Reproduce verbatim every line from the one containing "genus: Colubrina" to the one containing "country: India", both included.

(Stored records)
'''

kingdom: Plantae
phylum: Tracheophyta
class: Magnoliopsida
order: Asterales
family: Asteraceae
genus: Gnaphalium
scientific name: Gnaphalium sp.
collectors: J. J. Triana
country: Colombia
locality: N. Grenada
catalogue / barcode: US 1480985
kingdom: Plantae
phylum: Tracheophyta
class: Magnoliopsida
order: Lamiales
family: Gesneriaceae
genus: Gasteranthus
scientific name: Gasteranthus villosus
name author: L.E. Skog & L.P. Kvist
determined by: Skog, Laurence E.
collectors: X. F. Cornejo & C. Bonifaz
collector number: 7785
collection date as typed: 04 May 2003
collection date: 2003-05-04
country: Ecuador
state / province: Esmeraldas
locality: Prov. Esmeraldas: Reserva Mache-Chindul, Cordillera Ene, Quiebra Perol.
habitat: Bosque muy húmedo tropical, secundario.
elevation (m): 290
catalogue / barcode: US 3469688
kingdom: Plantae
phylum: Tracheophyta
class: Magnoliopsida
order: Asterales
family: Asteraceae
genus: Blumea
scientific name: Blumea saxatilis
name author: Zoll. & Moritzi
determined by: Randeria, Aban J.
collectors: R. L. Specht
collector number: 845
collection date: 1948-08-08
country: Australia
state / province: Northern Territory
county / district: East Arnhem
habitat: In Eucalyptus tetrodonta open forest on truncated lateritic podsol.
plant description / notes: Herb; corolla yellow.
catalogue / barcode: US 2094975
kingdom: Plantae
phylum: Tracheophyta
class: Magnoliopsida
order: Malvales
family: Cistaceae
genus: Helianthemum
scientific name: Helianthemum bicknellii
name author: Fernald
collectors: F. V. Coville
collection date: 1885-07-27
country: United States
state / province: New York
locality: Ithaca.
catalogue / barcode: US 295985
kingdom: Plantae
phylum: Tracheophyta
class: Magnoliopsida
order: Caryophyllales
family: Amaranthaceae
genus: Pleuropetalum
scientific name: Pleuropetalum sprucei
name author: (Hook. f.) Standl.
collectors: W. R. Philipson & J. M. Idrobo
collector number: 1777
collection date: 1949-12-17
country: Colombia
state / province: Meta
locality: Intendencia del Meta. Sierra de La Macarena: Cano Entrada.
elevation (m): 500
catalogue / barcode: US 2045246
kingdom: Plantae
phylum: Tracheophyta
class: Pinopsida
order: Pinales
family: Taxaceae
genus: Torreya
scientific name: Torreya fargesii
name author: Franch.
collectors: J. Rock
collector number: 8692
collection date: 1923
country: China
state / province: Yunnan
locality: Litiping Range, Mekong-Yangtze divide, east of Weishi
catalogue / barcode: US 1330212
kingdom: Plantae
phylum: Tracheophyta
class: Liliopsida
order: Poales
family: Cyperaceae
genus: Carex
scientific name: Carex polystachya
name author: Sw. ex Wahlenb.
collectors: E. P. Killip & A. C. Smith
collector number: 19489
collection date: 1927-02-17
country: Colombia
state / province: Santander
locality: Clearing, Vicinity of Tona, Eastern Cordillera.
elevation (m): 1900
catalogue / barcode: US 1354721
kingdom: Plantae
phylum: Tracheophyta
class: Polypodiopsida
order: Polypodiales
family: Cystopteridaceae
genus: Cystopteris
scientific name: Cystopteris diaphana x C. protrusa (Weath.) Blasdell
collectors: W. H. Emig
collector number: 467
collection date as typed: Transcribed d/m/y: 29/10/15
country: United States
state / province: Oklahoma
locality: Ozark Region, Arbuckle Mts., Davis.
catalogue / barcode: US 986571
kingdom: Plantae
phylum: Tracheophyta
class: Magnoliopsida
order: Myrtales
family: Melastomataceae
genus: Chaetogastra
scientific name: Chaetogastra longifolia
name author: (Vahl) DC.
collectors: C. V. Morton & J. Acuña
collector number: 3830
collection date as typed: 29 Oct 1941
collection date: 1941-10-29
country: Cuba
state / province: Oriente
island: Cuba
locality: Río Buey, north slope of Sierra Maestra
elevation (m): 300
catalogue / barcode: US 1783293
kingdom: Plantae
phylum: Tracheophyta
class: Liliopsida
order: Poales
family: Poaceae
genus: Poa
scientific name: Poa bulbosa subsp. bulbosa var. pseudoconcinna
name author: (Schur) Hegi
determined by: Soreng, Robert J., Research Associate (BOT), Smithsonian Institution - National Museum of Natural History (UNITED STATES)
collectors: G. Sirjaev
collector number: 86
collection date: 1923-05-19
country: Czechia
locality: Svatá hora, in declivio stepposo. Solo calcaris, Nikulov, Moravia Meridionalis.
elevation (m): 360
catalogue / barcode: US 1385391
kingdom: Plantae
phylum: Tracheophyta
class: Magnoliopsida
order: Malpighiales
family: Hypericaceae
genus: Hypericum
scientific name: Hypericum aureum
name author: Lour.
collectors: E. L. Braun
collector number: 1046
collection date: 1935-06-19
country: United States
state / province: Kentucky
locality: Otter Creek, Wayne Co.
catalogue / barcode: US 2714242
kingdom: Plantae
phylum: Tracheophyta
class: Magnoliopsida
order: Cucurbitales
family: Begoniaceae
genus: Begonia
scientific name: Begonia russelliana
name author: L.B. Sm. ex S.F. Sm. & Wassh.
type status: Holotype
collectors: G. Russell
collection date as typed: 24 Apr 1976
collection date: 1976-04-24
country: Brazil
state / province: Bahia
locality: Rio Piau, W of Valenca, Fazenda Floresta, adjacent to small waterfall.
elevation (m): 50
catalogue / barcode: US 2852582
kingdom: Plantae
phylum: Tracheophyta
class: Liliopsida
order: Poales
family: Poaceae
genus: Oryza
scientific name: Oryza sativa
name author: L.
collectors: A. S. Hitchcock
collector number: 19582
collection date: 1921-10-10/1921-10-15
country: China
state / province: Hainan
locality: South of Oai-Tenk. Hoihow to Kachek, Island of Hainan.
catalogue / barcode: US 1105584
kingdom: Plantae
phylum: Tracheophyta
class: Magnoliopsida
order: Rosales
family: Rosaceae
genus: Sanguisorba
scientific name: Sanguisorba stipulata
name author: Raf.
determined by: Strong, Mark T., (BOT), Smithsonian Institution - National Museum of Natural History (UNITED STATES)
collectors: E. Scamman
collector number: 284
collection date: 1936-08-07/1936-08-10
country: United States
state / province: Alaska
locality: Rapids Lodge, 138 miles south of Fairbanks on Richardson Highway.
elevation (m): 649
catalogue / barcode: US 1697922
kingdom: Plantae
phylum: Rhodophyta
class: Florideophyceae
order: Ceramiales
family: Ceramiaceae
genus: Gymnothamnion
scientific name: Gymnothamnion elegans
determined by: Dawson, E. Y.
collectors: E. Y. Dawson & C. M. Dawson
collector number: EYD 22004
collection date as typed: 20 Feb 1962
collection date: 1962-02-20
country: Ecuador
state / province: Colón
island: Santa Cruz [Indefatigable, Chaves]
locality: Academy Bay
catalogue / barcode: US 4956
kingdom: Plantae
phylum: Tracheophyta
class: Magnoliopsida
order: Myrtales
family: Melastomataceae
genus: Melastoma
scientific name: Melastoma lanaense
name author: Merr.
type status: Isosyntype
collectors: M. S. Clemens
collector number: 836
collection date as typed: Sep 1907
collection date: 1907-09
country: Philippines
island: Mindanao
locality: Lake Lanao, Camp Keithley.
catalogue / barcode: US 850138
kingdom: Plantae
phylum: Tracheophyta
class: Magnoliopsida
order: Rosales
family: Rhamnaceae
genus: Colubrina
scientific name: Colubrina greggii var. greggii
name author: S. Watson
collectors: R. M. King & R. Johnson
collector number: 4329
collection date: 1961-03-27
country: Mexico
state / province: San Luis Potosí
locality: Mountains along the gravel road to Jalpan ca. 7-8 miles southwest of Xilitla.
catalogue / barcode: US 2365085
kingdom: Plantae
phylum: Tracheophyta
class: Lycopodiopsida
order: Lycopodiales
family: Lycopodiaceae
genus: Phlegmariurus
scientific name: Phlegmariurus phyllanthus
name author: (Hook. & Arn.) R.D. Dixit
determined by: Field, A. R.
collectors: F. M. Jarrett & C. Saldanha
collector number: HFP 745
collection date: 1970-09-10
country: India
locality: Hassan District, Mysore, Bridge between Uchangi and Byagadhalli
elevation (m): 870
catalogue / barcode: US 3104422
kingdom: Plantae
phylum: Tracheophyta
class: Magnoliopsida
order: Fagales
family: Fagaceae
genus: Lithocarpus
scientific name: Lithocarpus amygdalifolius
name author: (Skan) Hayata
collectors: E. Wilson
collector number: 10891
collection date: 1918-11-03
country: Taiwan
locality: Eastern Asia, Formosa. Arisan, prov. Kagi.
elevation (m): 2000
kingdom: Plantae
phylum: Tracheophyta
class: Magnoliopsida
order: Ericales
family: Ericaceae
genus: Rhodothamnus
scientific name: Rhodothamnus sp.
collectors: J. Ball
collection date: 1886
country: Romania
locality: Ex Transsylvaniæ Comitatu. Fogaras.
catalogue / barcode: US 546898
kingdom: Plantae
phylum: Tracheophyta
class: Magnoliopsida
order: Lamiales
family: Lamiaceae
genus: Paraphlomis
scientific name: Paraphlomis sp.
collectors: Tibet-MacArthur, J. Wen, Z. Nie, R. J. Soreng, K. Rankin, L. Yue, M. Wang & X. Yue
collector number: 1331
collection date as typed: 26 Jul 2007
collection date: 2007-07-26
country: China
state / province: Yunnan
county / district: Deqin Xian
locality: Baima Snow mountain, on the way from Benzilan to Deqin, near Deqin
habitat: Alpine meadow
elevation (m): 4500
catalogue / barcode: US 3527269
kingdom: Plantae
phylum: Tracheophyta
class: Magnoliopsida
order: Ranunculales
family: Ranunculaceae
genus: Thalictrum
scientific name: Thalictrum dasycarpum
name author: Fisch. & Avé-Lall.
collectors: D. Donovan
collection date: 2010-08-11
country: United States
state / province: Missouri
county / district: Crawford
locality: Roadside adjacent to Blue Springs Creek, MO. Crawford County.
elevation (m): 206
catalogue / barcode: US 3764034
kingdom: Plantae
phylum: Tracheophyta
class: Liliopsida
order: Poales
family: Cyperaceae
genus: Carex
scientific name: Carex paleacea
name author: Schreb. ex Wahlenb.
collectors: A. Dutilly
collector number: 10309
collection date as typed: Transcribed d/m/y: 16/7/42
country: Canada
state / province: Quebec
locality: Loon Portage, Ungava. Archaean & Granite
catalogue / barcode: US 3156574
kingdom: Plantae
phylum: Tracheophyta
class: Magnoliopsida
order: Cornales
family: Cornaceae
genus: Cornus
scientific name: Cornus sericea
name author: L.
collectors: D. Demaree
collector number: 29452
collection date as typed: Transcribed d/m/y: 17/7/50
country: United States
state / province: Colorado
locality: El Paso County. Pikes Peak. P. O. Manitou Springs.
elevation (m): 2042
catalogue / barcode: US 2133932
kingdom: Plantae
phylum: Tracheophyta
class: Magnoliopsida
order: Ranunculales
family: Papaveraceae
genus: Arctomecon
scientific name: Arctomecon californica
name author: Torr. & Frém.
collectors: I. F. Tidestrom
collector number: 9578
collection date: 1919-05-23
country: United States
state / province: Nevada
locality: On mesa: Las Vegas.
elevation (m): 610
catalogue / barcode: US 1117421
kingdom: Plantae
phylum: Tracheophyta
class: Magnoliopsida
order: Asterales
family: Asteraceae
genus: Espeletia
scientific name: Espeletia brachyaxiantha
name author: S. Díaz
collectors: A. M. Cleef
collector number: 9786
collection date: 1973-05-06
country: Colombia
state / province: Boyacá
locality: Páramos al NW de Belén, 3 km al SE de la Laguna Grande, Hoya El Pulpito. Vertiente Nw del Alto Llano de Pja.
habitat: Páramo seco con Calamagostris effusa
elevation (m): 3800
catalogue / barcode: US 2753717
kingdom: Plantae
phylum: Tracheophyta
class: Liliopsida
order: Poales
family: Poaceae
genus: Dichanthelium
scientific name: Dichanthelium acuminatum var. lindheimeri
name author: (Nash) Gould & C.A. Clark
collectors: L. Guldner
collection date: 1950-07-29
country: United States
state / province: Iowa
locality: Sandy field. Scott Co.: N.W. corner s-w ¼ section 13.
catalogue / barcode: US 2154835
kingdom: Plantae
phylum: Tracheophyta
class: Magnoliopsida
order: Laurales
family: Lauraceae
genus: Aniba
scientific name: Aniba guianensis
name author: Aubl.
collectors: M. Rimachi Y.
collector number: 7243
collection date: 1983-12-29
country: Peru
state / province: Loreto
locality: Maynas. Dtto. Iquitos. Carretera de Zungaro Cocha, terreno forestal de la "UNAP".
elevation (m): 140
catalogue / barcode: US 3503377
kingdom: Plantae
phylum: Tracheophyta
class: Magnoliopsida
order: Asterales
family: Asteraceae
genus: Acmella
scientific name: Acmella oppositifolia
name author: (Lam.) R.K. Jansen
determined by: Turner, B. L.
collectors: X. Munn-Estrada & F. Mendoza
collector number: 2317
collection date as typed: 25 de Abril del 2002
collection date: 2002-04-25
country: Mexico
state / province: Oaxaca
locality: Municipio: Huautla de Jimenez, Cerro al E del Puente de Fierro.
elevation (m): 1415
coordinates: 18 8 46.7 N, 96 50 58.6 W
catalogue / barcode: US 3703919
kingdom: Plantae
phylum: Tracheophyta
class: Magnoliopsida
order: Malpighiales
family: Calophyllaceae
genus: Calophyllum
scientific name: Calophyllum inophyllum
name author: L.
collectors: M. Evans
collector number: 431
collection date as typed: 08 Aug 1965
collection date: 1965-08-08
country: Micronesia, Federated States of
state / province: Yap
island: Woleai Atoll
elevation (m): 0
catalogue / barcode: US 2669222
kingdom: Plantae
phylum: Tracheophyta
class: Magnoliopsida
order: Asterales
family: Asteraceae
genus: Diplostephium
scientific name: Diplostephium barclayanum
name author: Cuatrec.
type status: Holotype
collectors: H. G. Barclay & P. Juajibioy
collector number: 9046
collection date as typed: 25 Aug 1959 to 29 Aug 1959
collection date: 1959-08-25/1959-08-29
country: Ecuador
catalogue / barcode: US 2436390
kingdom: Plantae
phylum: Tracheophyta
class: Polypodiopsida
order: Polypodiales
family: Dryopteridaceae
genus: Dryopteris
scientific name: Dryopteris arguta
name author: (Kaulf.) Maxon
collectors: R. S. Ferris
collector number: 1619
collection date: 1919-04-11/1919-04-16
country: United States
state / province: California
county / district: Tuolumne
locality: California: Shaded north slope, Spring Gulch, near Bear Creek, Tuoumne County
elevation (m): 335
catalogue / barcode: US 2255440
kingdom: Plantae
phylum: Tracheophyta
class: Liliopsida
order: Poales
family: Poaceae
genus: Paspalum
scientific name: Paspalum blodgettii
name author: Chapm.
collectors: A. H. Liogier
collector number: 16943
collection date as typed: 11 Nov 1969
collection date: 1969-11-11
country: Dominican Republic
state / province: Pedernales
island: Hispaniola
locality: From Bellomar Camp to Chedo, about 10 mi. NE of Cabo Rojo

'''

## OUTPUT OF THE TASK
genus: Colubrina
scientific name: Colubrina greggii var. greggii
name author: S. Watson
collectors: R. M. King & R. Johnson
collector number: 4329
collection date: 1961-03-27
country: Mexico
state / province: San Luis Potosí
locality: Mountains along the gravel road to Jalpan ca. 7-8 miles southwest of Xilitla.
catalogue / barcode: US 2365085
kingdom: Plantae
phylum: Tracheophyta
class: Lycopodiopsida
order: Lycopodiales
family: Lycopodiaceae
genus: Phlegmariurus
scientific name: Phlegmariurus phyllanthus
name author: (Hook. & Arn.) R.D. Dixit
determined by: Field, A. R.
collectors: F. M. Jarrett & C. Saldanha
collector number: HFP 745
collection date: 1970-09-10
country: India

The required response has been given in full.